Only the lines from the one with "Přehrát Zrádci 2 – Rozhovory po" to the end of the records are wanted, each repeated exactly, both ends included.

━━ Input data ━━

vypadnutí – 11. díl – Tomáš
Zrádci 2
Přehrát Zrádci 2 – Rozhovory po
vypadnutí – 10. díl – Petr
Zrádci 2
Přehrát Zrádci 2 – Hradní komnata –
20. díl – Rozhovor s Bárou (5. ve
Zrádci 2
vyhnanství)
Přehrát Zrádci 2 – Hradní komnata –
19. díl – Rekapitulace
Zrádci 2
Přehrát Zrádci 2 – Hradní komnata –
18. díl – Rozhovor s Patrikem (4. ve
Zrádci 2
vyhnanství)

━━━

Solution below.
Přehrát Zrádci 2 – Rozhovory po
vypadnutí – 10. díl – Petr
Zrádci 2
Přehrát Zrádci 2 – Hradní komnata –
20. díl – Rozhovor s Bárou (5. ve
Zrádci 2
vyhnanství)
Přehrát Zrádci 2 – Hradní komnata –
19. díl – Rekapitulace
Zrádci 2
Přehrát Zrádci 2 – Hradní komnata –
18. díl – Rozhovor s Patrikem (4. ve
Zrádci 2
vyhnanství)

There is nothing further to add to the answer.